Guess what happened overnight?

Well it hasn't gotten this bad YET, but as my neighbor from across the street was bailing out his "downstairs lab" (Dear Jebus I can't move fast enough) he suggested calling the Calumet Trustee's office for aid.

So my mother did just that. This is what happened:

Mama: Ah hello? Is this the Calumet Trustee office for disaster relief?
Lady: What's your issue, honey?
Mama: Well my basement's flooded and my neighbors are trying to bail out their homes. The Little Calumet is still rising, and after the rains everyone is flooding. What sort of disaster relief funds may I apply for?
Lady: *Sucks in air* Ooooh yeah um... I dunnoooooooooooooooo what you mean by disaster fundage or anything. But we don't do that. Our aid is not monitary, m'kay?
Mama: Ah... I beg your pardon? I do not think I understand.
Lady: Well do you live in MUNSTER?? (She says with venom in her voice)
Mama: No.
Lady: Ah okay that's fine then.
Mama: See what happened was-
Mama: Yes yes! I don't live in Munster.
Lady: Ah good... good.......................................
Mama: So as I was saying-
Mama: For the last time I don't live in Munster, okay??
Lady: Well GOOD then.
Mama: Anyway, we're all flooding right now, what kind of emergency aid are my neighbors and I entitled to?
Lady: Well we don't exactly have any financial aaaaaaaid.
Mama: Um...
Lady: See what we can do is we can send each of you a form. You fill out the form and send it back to us, and if we approve you... we will send you a free mop and bucket.
Mama:.... I'm sorry say that again?
Lady: Now that's only IF you get approved. We have a process here.
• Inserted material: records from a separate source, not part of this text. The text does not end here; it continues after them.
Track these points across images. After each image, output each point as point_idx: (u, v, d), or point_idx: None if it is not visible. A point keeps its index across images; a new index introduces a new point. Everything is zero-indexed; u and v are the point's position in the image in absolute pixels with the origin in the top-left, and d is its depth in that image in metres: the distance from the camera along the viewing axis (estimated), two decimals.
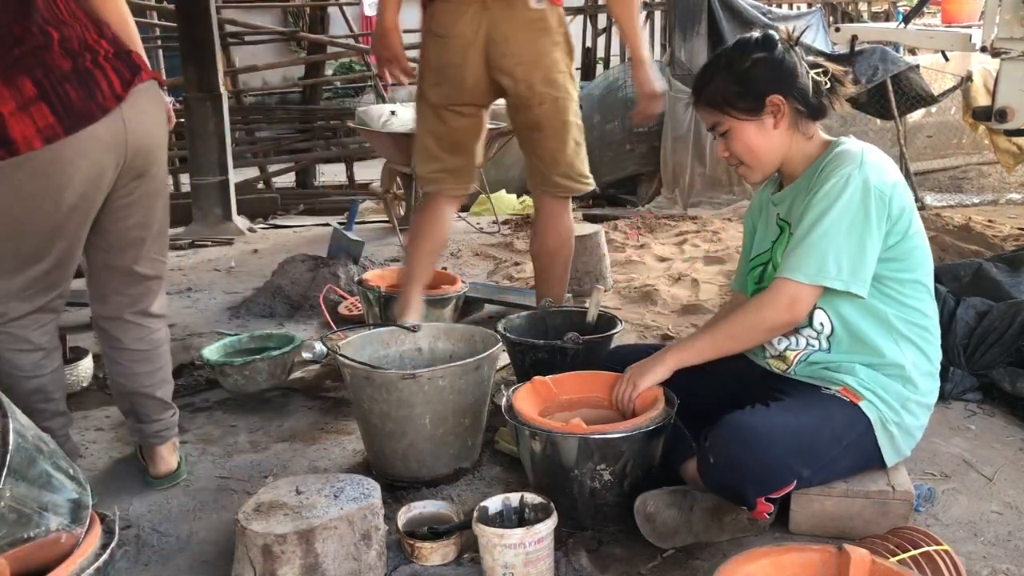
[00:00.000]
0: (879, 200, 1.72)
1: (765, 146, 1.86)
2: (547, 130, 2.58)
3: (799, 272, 1.74)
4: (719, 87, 1.86)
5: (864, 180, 1.72)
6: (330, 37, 8.88)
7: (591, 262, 3.79)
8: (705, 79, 1.90)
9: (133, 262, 2.07)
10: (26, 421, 1.53)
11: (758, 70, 1.82)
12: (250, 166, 7.72)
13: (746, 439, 1.67)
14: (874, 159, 1.78)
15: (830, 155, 1.82)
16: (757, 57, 1.83)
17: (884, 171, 1.77)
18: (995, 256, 3.12)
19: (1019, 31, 3.61)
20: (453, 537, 1.78)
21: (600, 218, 5.50)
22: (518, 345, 2.50)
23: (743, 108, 1.84)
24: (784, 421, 1.72)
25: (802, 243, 1.75)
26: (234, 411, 2.66)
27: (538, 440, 1.82)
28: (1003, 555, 1.75)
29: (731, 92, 1.84)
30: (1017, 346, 2.46)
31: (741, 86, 1.83)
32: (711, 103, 1.88)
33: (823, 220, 1.72)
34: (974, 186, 6.78)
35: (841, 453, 1.77)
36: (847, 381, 1.80)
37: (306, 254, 3.91)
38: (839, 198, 1.72)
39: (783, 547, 1.34)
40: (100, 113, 1.82)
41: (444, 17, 2.48)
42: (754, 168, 1.90)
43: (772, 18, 6.15)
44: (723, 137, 1.89)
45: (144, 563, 1.83)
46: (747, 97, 1.83)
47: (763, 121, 1.84)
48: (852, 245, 1.72)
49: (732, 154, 1.90)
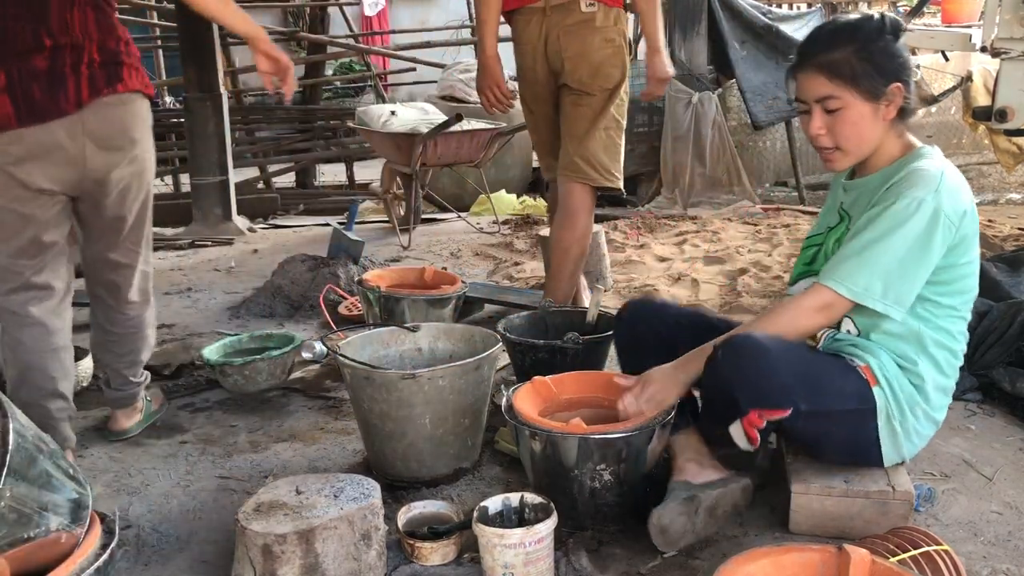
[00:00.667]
0: (946, 229, 1.70)
1: (871, 133, 1.78)
2: (585, 115, 2.79)
3: (844, 285, 1.72)
4: (848, 58, 1.74)
5: (936, 208, 1.68)
6: (330, 37, 8.88)
7: (591, 262, 3.78)
8: (830, 45, 1.77)
9: (108, 250, 2.24)
10: (26, 421, 1.53)
11: (889, 53, 1.75)
12: (250, 166, 7.71)
13: (757, 351, 1.68)
14: (951, 183, 1.73)
15: (910, 164, 1.77)
16: (889, 40, 1.75)
17: (958, 198, 1.73)
18: (995, 256, 3.12)
19: (1019, 31, 3.61)
20: (453, 537, 1.78)
21: (600, 218, 5.49)
22: (518, 345, 2.50)
23: (868, 88, 1.74)
24: (800, 352, 1.77)
25: (856, 257, 1.72)
26: (234, 411, 2.66)
27: (538, 440, 1.82)
28: (1003, 555, 1.75)
29: (862, 68, 1.73)
30: (1017, 346, 2.46)
31: (874, 65, 1.74)
32: (834, 72, 1.75)
33: (883, 240, 1.69)
34: (974, 186, 6.78)
35: (841, 414, 1.76)
36: (870, 361, 1.79)
37: (306, 254, 3.91)
38: (906, 223, 1.68)
39: (783, 547, 1.34)
40: (56, 115, 1.94)
41: (517, 27, 2.83)
42: (849, 154, 1.82)
43: (772, 18, 6.14)
44: (828, 113, 1.77)
45: (144, 563, 1.83)
46: (876, 78, 1.74)
47: (879, 107, 1.76)
48: (905, 272, 1.70)
49: (832, 134, 1.79)
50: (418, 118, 5.24)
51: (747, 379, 1.68)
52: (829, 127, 1.78)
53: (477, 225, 5.53)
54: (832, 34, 1.80)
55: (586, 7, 2.69)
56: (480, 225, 5.53)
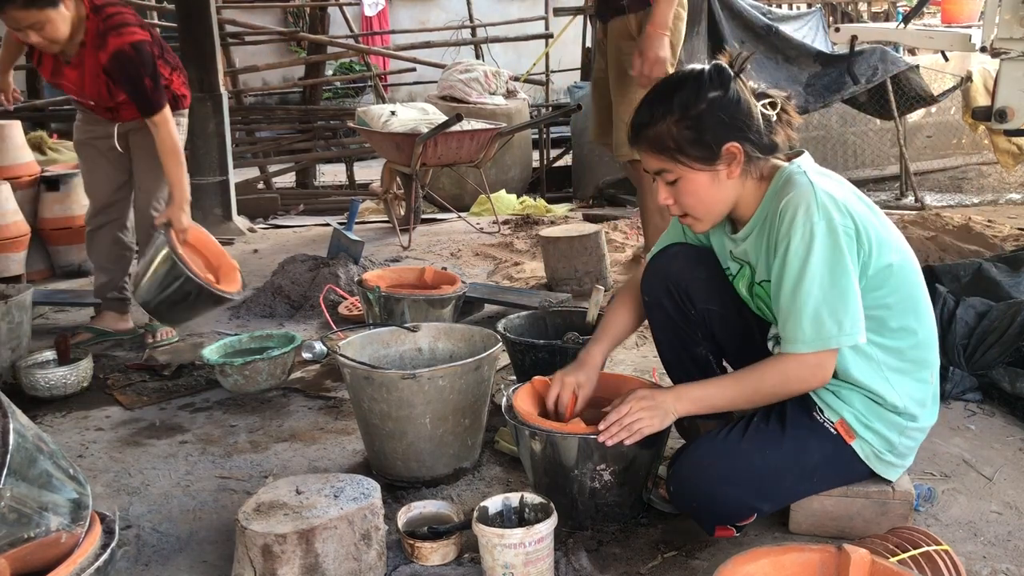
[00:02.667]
0: (847, 237, 1.60)
1: (717, 196, 1.70)
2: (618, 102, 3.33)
3: (801, 343, 1.62)
4: (669, 130, 1.66)
5: (827, 222, 1.59)
6: (330, 37, 8.87)
7: (591, 262, 3.79)
8: (650, 117, 1.69)
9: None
10: (26, 421, 1.53)
11: (714, 113, 1.64)
12: (250, 166, 7.71)
13: (705, 476, 1.68)
14: (824, 187, 1.63)
15: (779, 190, 1.67)
16: (713, 97, 1.64)
17: (837, 198, 1.62)
18: (995, 256, 3.12)
19: (1019, 31, 3.62)
20: (453, 537, 1.78)
21: (600, 218, 5.50)
22: (518, 345, 2.50)
23: (696, 156, 1.66)
24: (748, 461, 1.68)
25: (792, 312, 1.62)
26: (234, 411, 2.67)
27: (538, 440, 1.82)
28: (1003, 555, 1.76)
29: (684, 138, 1.65)
30: (1017, 346, 2.46)
31: (696, 132, 1.64)
32: (658, 147, 1.68)
33: (803, 282, 1.60)
34: (974, 186, 6.78)
35: (811, 485, 1.76)
36: (844, 415, 1.71)
37: (306, 254, 3.91)
38: (810, 252, 1.59)
39: (783, 547, 1.34)
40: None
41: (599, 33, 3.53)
42: (703, 220, 1.75)
43: (772, 18, 6.14)
44: (669, 185, 1.72)
45: (144, 563, 1.83)
46: (702, 145, 1.65)
47: (717, 171, 1.67)
48: (839, 293, 1.59)
49: (678, 204, 1.73)
50: (418, 118, 5.24)
51: (701, 507, 1.72)
52: (675, 197, 1.72)
53: (477, 225, 5.53)
54: (651, 105, 1.70)
55: (630, 17, 3.28)
56: (480, 225, 5.53)
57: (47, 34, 2.80)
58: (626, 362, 2.95)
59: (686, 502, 1.74)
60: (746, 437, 1.71)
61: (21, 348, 2.94)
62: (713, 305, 1.89)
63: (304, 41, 9.66)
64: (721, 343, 1.95)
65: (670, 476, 1.75)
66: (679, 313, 1.91)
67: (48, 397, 2.73)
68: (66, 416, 2.66)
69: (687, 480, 1.71)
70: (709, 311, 1.89)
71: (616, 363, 2.91)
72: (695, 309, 1.90)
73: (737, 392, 1.71)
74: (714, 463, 1.69)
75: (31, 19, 2.75)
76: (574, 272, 3.79)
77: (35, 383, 2.72)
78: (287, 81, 10.45)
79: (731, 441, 1.71)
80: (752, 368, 1.72)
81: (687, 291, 1.88)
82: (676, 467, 1.74)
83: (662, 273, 1.91)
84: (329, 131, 8.08)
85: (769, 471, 1.70)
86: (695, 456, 1.72)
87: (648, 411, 1.72)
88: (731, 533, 1.77)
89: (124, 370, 3.01)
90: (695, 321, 1.91)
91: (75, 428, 2.56)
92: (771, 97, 1.69)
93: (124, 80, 2.90)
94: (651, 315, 1.98)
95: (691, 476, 1.70)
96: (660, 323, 1.97)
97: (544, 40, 9.03)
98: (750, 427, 1.72)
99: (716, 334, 1.93)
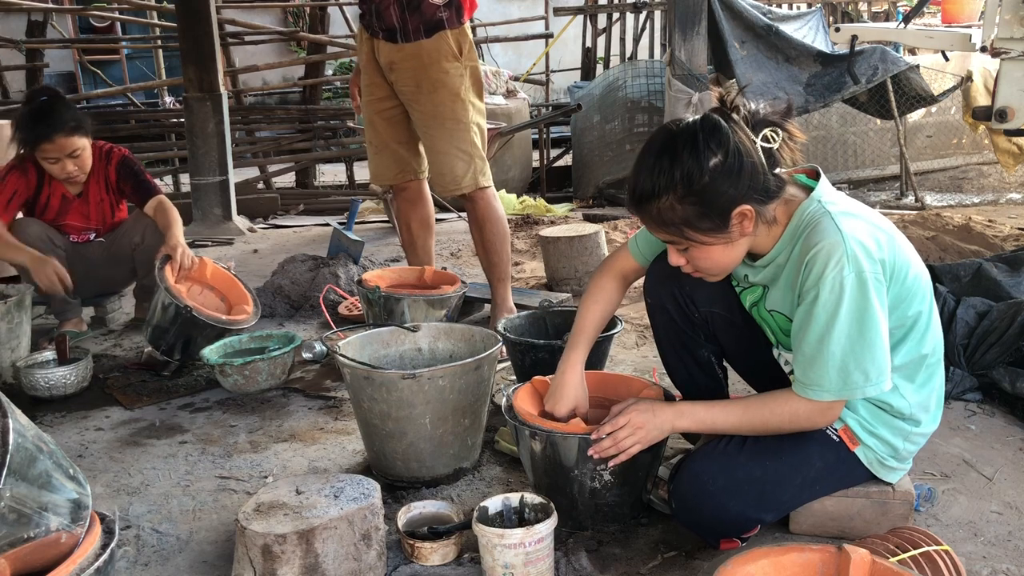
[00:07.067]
0: (877, 285, 1.55)
1: (733, 256, 1.65)
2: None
3: (824, 391, 1.59)
4: (673, 207, 1.56)
5: (858, 274, 1.53)
6: (330, 37, 8.87)
7: (591, 262, 3.79)
8: (651, 189, 1.57)
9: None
10: (26, 421, 1.53)
11: (718, 184, 1.53)
12: (250, 166, 7.70)
13: (706, 492, 1.67)
14: (852, 231, 1.55)
15: (803, 233, 1.61)
16: (714, 166, 1.52)
17: (867, 245, 1.55)
18: (995, 256, 3.12)
19: (1019, 31, 3.62)
20: (453, 537, 1.78)
21: (600, 218, 5.50)
22: (518, 345, 2.50)
23: (706, 229, 1.58)
24: (748, 472, 1.67)
25: (818, 360, 1.57)
26: (234, 411, 2.66)
27: (538, 440, 1.82)
28: (1003, 555, 1.75)
29: (690, 214, 1.56)
30: (1017, 346, 2.46)
31: (702, 206, 1.55)
32: (664, 223, 1.59)
33: (832, 334, 1.55)
34: (974, 186, 6.78)
35: (813, 492, 1.76)
36: (848, 422, 1.72)
37: (306, 254, 3.91)
38: (839, 306, 1.54)
39: (783, 547, 1.34)
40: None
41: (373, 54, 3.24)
42: (718, 276, 1.74)
43: (772, 18, 6.14)
44: (681, 252, 1.67)
45: (144, 563, 1.83)
46: (710, 218, 1.56)
47: (728, 235, 1.60)
48: (867, 345, 1.55)
49: (692, 265, 1.69)
50: None
51: (704, 523, 1.72)
52: (688, 259, 1.68)
53: None
54: (649, 174, 1.57)
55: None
56: None
57: (82, 162, 3.15)
58: (626, 362, 2.95)
59: (689, 518, 1.73)
60: (745, 449, 1.69)
61: (21, 348, 2.95)
62: (717, 308, 1.88)
63: (304, 41, 9.67)
64: (723, 345, 1.94)
65: (671, 493, 1.74)
66: (682, 316, 1.91)
67: (48, 397, 2.73)
68: (66, 416, 2.66)
69: (688, 496, 1.70)
70: (712, 314, 1.89)
71: (616, 363, 2.91)
72: (698, 312, 1.89)
73: (743, 421, 1.68)
74: (715, 478, 1.67)
75: (73, 146, 3.07)
76: (574, 272, 3.80)
77: (35, 383, 2.72)
78: (287, 81, 10.46)
79: (730, 453, 1.69)
80: (762, 399, 1.70)
81: (691, 295, 1.88)
82: (676, 483, 1.72)
83: (666, 277, 1.90)
84: (329, 131, 8.07)
85: (770, 482, 1.69)
86: (694, 470, 1.70)
87: (643, 429, 1.70)
88: (736, 545, 1.76)
89: (124, 370, 3.01)
90: (698, 324, 1.91)
91: (75, 428, 2.56)
92: (771, 123, 1.57)
93: (130, 176, 3.31)
94: (654, 318, 1.98)
95: (691, 492, 1.69)
96: (663, 325, 1.97)
97: (544, 40, 9.04)
98: (749, 437, 1.71)
99: (719, 336, 1.92)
But → IF ← you are approved, we will send you a free mop and bucket.

When my mother recounted this story earlier today, my brother screamed "IT'S NOT POT, IT'S A FUCKING BUCKET!!" Alluding to the fact that it's actually quicker to obtain pot in the state of Indiana than it is to obtain a "free" mop and bucket.

And this isn't even a fancy mop and bucket either. This is one of those cheap, plastic $4 sets you find in every old person's home. It's not even a Swiffer.

Of the many types of Government aids out there, I never thought that they had such a strenuous process for a mop and bucket.

Dare I ask what would disqualify me from the process of gaining this mop and bucket?